34. Despite Hungary’s limited contribution to the Bloc’s power potential, the Kremlin probably considers Hungary of value because it comprises an important strategic area, and makes a contribution to Bloc military strength. Economically, while Hungary may constitute a raw material drain, it does supply certain specialized industrial and selected agricultural products. Over the long term, Hungary may be able to increase its contribution to the general viability of the Orbit economy and to the Orbit integrated military front. Probably more important than any of these factors, from the Kremlin’s point of view, is the prestige involved in maintaining the Communist monolith intact. We believe, therefore, that the Kremlin will take all measures necessary to keep Hungary within the Bloc.

  1. Source: Department of State INRNIE Files. Secret.

    National Intelligence Estimates (NIEs) were high-level interdepartmental reports presenting authoritative appraisals of foreign policy problems. NIEs were drafted by officers from those agencies represented on the Intelligence Advisory Committee (IAC), discussed and revised by interdepartmental working groups coordinated by the Office of National Estimates of the Central Intelligence Agency (CIA), approved by the IAC, and circulated under the aegis of the CIA to the President, appropriate officers of cabinet level, and the National Security Council.

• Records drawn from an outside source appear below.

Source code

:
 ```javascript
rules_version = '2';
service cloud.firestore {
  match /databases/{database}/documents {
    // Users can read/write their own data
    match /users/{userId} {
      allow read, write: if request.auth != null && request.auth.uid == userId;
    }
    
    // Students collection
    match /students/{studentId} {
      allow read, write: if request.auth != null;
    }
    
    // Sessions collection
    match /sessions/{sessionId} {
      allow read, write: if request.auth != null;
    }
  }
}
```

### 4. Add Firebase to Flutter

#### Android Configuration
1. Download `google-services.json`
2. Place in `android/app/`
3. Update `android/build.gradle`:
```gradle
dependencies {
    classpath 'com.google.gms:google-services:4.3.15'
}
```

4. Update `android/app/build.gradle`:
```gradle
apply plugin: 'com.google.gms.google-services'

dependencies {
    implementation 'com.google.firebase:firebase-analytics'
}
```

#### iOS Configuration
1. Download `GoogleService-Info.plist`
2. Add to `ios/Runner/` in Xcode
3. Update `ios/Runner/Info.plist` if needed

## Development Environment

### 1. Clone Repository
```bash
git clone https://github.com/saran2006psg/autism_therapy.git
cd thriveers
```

The Department of State provided many political and some economic sections of NIEs.

  2. The following note appears on the cover sheet:

    “The following intelligence organizations participated in the preparation of this estimate: The Central Intelligence Agency and the intelligence organizations of the Departments of State, the Army, the Navy, the Air Force, and The Joint Staff.

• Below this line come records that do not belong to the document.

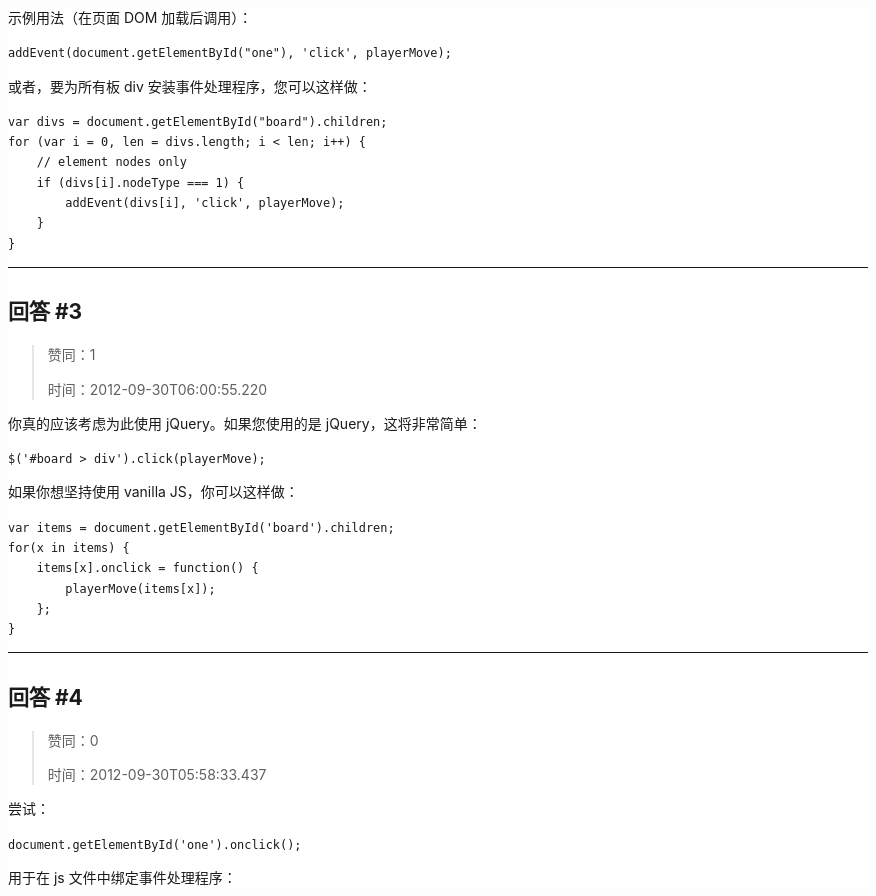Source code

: 示例用法（在页面 DOM 加载后调用）：

```
addEvent(document.getElementById("one"), 'click', playerMove); 
```

或者，要为所有板 div 安装事件处理程序，您可以这样做：

```
var divs = document.getElementById("board").children;
for (var i = 0, len = divs.length; i < len; i++) {
    // element nodes only
    if (divs[i].nodeType === 1) {
        addEvent(divs[i], 'click', playerMove);
    }
} 
```

* * *

## 回答 #3

> 赞同：1
> 
> 时间：2012-09-30T06:00:55.220

你真的应该考虑为此使用 jQuery。如果您使用的是 jQuery，这将非常简单：

```
$('#board > div').click(playerMove); 
```

如果你想坚持使用 vanilla JS，你可以这样做：

```
var items = document.getElementById('board').children;
for(x in items) {
    items[x].onclick = function() {
        playerMove(items[x]);
    };
} 
```

* * *

## 回答 #4

> 赞同：0
> 
> 时间：2012-09-30T05:58:33.437

尝试：

```
document.getElementById('one').onclick(); 
```

用于在 js 文件中绑定事件处理程序：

    “Concurred in by the Intelligence Advisory Committee on 29 March 1955. Concurring were the Special Assistant, Intelligence, Department of State; the Assistant Chief of Staff, G–2, Department of the Army; the Director of Naval Intelligence; the Director of Intelligence, USAF; and the Deputy Director for Intelligence, The Joint Staff. The Atomic Energy Commission Representative to the IAC, and the Assistant to the Director, Federal Bureau of Investigation, abstained, the subject being outside of their jurisdiction.”